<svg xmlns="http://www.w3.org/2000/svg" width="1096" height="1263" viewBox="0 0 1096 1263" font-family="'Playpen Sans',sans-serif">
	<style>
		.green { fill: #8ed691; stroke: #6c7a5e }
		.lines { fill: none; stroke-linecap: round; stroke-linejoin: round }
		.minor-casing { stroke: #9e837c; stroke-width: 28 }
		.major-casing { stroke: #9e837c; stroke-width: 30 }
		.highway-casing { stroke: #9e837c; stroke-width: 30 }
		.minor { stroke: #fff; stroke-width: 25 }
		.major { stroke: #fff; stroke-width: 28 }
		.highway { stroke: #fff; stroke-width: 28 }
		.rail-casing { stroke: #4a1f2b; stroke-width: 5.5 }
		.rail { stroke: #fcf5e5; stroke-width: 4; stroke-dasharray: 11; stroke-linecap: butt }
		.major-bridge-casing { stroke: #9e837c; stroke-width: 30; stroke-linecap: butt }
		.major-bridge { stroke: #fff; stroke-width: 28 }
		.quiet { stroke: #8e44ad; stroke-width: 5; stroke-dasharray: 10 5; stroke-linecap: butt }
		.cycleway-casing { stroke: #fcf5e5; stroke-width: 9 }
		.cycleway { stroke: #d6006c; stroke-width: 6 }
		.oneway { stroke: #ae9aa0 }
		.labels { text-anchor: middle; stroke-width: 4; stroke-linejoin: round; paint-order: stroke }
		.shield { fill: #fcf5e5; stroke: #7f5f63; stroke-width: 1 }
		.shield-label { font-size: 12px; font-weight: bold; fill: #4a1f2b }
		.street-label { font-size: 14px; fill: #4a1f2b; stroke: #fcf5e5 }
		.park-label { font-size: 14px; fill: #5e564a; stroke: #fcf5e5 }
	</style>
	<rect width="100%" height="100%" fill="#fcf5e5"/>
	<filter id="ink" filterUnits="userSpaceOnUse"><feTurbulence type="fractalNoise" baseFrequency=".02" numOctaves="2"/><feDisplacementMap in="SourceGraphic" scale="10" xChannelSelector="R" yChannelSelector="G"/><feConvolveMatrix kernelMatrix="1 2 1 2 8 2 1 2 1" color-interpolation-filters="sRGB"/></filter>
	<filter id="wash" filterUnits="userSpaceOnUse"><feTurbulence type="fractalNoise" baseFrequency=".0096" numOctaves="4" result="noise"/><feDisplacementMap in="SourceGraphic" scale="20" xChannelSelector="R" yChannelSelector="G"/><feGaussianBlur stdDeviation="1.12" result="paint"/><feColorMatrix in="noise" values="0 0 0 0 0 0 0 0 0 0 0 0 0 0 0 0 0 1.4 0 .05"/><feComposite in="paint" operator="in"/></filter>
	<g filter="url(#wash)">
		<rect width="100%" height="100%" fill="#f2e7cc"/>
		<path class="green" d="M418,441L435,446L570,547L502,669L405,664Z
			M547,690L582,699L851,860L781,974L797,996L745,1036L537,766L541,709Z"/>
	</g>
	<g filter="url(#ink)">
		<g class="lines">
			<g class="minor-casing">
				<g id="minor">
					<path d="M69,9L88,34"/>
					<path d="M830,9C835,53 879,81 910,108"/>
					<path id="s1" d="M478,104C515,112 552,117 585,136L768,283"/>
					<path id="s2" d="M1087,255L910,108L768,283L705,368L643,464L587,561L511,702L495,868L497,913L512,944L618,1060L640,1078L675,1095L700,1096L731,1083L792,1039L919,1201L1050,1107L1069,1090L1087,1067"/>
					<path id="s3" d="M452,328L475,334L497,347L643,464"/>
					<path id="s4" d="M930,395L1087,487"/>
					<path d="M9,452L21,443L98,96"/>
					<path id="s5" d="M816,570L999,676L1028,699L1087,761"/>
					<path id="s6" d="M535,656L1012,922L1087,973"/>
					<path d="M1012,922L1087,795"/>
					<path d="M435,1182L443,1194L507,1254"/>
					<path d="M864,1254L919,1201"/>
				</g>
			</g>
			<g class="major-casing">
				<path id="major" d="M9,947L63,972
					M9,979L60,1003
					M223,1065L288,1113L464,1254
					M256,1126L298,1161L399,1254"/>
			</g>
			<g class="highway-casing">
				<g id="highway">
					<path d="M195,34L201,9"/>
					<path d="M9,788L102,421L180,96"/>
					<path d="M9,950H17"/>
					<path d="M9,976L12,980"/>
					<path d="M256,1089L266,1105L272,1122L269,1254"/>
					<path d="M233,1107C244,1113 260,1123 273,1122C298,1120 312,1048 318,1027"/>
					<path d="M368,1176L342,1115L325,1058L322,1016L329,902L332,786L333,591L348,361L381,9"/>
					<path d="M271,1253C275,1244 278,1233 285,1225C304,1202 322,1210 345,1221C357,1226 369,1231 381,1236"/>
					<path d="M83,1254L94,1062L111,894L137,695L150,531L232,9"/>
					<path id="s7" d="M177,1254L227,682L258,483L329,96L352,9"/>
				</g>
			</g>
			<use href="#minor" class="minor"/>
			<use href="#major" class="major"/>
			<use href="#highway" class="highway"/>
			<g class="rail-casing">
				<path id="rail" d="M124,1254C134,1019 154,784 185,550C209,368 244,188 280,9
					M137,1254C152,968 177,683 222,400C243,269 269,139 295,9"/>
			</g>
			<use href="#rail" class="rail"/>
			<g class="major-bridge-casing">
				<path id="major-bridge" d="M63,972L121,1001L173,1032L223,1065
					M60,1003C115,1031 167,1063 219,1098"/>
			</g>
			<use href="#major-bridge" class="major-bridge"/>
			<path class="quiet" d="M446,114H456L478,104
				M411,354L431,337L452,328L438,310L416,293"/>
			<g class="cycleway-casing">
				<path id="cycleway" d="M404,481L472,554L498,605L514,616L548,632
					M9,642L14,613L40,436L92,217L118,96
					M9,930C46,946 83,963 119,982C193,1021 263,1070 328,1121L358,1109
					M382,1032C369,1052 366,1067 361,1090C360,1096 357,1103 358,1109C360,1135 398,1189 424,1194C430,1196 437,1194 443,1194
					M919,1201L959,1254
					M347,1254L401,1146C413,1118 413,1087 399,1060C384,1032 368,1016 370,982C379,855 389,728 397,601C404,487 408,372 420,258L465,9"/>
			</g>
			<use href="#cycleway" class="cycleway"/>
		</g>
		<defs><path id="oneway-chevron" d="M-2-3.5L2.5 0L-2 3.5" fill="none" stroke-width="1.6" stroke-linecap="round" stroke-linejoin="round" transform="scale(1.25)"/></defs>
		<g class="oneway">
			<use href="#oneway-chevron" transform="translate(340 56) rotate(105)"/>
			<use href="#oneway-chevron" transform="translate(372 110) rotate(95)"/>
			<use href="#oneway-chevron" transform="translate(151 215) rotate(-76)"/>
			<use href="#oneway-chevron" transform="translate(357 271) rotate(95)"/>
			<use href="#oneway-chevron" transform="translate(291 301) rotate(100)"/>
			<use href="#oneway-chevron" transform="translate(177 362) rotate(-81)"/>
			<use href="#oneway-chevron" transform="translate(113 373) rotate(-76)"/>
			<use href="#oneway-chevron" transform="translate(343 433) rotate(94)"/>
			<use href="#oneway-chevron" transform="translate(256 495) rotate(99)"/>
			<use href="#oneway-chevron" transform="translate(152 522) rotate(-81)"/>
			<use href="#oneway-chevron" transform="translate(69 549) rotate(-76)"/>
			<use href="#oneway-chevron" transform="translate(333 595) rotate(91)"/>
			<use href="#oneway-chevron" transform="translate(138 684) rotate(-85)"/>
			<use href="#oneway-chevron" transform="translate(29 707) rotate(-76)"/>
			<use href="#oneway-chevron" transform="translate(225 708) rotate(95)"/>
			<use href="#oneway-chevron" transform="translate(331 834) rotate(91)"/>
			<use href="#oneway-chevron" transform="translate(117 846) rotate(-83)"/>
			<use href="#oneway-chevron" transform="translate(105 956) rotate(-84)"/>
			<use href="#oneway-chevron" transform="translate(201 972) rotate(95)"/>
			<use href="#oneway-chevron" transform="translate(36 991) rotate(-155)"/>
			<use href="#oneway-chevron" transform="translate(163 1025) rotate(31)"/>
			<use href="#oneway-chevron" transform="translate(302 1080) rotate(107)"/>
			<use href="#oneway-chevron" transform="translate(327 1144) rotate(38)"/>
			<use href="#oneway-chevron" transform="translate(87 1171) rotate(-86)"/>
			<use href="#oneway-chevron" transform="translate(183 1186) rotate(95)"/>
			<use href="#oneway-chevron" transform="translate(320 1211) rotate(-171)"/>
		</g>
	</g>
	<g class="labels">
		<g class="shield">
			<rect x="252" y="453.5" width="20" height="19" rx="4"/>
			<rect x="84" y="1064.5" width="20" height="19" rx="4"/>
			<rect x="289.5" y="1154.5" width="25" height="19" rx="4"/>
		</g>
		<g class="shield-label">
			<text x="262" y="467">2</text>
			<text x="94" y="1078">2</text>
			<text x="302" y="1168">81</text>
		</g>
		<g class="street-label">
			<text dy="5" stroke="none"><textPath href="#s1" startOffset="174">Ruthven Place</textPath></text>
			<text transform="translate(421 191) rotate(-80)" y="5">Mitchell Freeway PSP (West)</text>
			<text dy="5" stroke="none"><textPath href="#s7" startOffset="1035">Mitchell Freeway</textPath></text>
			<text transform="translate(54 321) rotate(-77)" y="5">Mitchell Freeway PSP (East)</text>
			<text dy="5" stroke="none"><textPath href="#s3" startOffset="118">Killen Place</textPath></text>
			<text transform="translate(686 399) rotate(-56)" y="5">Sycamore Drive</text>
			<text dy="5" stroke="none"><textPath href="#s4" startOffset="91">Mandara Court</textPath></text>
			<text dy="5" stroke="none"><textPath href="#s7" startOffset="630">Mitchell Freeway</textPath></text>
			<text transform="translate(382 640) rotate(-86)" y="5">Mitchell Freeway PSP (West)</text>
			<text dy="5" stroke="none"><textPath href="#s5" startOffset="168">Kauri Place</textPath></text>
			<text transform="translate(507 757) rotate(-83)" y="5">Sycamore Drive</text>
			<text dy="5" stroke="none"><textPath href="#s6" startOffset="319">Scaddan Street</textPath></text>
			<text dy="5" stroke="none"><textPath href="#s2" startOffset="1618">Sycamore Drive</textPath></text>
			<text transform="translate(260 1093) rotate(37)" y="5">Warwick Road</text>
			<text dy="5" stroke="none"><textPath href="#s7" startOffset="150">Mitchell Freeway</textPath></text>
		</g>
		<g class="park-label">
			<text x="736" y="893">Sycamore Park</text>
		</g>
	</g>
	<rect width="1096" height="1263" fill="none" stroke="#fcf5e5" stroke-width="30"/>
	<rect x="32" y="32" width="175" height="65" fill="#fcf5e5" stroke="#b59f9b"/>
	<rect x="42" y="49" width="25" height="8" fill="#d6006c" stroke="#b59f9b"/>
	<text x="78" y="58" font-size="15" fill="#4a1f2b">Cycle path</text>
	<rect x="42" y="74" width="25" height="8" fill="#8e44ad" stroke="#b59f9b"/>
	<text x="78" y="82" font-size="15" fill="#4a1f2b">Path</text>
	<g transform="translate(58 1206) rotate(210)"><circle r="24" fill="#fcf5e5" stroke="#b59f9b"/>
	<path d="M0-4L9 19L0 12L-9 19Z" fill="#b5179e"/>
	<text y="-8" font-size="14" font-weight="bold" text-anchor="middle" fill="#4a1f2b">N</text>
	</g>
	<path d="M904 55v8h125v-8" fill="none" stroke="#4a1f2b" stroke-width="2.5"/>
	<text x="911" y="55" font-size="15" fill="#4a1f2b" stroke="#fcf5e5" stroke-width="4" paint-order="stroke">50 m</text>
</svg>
--
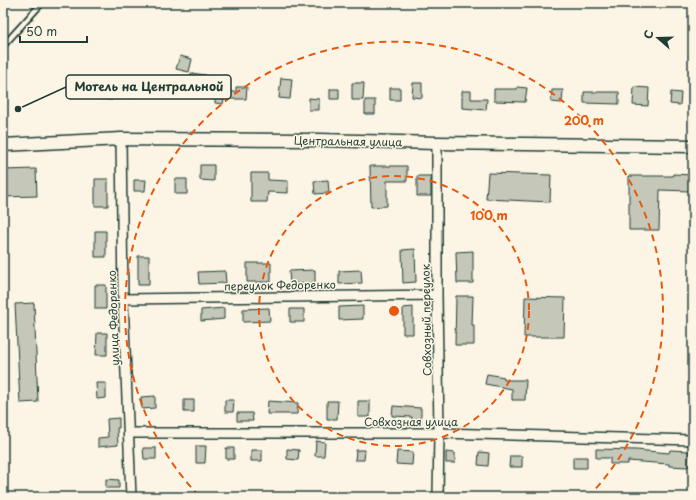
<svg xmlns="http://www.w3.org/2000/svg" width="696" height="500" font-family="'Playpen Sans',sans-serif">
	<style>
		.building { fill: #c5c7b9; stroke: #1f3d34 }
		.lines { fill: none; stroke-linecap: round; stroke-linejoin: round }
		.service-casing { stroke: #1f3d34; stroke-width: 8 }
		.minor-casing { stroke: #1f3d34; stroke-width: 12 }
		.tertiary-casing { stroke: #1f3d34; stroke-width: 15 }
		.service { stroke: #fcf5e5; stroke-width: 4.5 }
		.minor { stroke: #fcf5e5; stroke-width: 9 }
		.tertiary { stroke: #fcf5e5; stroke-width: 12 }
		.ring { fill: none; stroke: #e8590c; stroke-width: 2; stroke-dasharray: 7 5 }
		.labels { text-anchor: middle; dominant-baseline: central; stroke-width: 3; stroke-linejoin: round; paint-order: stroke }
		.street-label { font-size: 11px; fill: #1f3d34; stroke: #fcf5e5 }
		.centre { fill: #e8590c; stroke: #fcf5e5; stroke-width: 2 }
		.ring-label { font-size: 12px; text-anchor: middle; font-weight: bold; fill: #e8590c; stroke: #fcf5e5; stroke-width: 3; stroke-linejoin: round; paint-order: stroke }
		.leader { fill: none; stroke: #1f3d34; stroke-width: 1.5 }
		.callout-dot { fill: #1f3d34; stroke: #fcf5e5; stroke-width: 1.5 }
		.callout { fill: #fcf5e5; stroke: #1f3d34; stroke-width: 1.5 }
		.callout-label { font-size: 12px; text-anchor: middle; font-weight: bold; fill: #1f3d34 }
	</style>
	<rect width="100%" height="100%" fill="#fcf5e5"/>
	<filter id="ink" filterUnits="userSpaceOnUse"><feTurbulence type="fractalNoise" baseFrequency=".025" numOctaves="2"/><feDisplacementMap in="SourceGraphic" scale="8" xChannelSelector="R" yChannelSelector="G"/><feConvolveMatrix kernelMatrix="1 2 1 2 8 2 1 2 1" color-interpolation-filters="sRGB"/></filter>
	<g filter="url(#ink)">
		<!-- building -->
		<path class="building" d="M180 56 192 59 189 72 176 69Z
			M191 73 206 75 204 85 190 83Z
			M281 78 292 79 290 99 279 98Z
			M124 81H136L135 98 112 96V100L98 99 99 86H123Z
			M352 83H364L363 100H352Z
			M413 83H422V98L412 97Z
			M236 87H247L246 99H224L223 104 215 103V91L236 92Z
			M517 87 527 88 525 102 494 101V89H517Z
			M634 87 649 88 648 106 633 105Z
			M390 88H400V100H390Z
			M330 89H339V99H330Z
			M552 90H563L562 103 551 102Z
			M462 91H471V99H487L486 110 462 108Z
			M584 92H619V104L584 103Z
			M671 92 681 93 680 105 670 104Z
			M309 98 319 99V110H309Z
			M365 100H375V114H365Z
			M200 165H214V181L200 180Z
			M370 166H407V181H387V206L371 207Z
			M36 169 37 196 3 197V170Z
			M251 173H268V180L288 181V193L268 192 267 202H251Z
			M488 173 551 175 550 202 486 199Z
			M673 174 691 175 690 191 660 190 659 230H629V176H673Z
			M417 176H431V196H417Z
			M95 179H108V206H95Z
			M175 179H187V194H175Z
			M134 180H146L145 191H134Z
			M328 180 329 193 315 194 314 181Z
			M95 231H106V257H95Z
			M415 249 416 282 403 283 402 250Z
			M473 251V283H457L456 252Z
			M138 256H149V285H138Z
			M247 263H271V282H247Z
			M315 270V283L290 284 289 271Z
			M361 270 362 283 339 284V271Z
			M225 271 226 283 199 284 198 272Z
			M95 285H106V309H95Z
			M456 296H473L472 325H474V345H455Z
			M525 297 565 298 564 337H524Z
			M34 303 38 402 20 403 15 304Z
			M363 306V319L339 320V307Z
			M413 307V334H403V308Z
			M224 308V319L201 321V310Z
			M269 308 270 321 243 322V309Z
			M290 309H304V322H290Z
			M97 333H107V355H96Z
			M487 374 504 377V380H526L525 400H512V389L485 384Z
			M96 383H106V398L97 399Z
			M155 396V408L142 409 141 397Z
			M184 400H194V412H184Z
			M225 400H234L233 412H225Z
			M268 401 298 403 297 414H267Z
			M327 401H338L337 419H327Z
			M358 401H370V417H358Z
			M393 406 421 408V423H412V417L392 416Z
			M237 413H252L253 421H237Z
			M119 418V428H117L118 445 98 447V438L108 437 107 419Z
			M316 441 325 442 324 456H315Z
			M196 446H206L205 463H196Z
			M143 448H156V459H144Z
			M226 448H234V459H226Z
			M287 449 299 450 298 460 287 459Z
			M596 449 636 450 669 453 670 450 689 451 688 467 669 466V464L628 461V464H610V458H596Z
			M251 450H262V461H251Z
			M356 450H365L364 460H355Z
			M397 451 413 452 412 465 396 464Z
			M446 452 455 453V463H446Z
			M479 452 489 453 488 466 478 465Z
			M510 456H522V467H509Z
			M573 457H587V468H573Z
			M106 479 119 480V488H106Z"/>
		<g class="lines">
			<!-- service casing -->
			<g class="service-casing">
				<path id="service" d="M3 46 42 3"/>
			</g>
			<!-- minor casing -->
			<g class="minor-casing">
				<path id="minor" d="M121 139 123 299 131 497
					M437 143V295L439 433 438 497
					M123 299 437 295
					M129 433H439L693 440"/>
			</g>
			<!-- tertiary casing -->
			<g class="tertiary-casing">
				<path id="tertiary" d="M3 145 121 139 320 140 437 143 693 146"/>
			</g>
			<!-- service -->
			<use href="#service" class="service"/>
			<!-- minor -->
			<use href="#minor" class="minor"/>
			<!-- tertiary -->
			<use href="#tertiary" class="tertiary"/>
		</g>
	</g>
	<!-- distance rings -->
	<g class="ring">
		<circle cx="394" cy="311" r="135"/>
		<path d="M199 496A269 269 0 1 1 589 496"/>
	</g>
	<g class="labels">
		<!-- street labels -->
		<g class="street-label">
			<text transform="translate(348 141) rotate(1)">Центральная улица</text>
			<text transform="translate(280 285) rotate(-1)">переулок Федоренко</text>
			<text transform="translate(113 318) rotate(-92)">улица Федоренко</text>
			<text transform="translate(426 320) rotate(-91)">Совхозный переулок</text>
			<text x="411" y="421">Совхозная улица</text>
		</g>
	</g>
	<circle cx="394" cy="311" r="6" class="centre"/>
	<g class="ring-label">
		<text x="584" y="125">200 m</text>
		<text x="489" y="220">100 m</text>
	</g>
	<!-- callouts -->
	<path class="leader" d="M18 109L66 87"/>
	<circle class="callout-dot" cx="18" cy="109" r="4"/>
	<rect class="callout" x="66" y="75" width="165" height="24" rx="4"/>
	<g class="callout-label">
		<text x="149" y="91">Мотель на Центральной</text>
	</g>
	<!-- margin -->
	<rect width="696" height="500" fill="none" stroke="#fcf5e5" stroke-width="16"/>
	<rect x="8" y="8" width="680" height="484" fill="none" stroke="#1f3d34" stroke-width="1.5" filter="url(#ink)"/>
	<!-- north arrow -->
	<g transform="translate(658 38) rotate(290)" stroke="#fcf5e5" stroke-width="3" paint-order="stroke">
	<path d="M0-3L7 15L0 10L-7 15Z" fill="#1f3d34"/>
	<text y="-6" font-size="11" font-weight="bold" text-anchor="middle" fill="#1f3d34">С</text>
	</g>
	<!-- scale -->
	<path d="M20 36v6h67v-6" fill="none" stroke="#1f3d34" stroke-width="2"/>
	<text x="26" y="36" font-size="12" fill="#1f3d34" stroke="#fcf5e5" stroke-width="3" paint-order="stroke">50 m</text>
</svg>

• _Your assignment_:
Take from the material above the lines running from the one with "M488 173 551 175 550 202 486 199Z" through the one with "M123 299 437 295", and repeat them exactly, with nothing else.

• _Exercise solution_:
			M488 173 551 175 550 202 486 199Z
			M673 174 691 175 690 191 660 190 659 230H629V176H673Z
			M417 176H431V196H417Z
			M95 179H108V206H95Z
			M175 179H187V194H175Z
			M134 180H146L145 191H134Z
			M328 180 329 193 315 194 314 181Z
			M95 231H106V257H95Z
			M415 249 416 282 403 283 402 250Z
			M473 251V283H457L456 252Z
			M138 256H149V285H138Z
			M247 263H271V282H247Z
			M315 270V283L290 284 289 271Z
			M361 270 362 283 339 284V271Z
			M225 271 226 283 199 284 198 272Z
			M95 285H106V309H95Z
			M456 296H473L472 325H474V345H455Z
			M525 297 565 298 564 337H524Z
			M34 303 38 402 20 403 15 304Z
			M363 306V319L339 320V307Z
			M413 307V334H403V308Z
			M224 308V319L201 321V310Z
			M269 308 270 321 243 322V309Z
			M290 309H304V322H290Z
			M97 333H107V355H96Z
			M487 374 504 377V380H526L525 400H512V389L485 384Z
			M96 383H106V398L97 399Z
			M155 396V408L142 409 141 397Z
			M184 400H194V412H184Z
			M225 400H234L233 412H225Z
			M268 401 298 403 297 414H267Z
			M327 401H338L337 419H327Z
			M358 401H370V417H358Z
			M393 406 421 408V423H412V417L392 416Z
			M237 413H252L253 421H237Z
			M119 418V428H117L118 445 98 447V438L108 437 107 419Z
			M316 441 325 442 324 456H315Z
			M196 446H206L205 463H196Z
			M143 448H156V459H144Z
			M226 448H234V459H226Z
			M287 449 299 450 298 460 287 459Z
			M596 449 636 450 669 453 670 450 689 451 688 467 669 466V464L628 461V464H610V458H596Z
			M251 450H262V461H251Z
			M356 450H365L364 460H355Z
			M397 451 413 452 412 465 396 464Z
			M446 452 455 453V463H446Z
			M479 452 489 453 488 466 478 465Z
			M510 456H522V467H509Z
			M573 457H587V468H573Z
			M106 479 119 480V488H106Z"/>
		<g class="lines">
			<!-- service casing -->
			<g class="service-casing">
				<path id="service" d="M3 46 42 3"/>
			</g>
			<!-- minor casing -->
			<g class="minor-casing">
				<path id="minor" d="M121 139 123 299 131 497
					M437 143V295L439 433 438 497
					M123 299 437 295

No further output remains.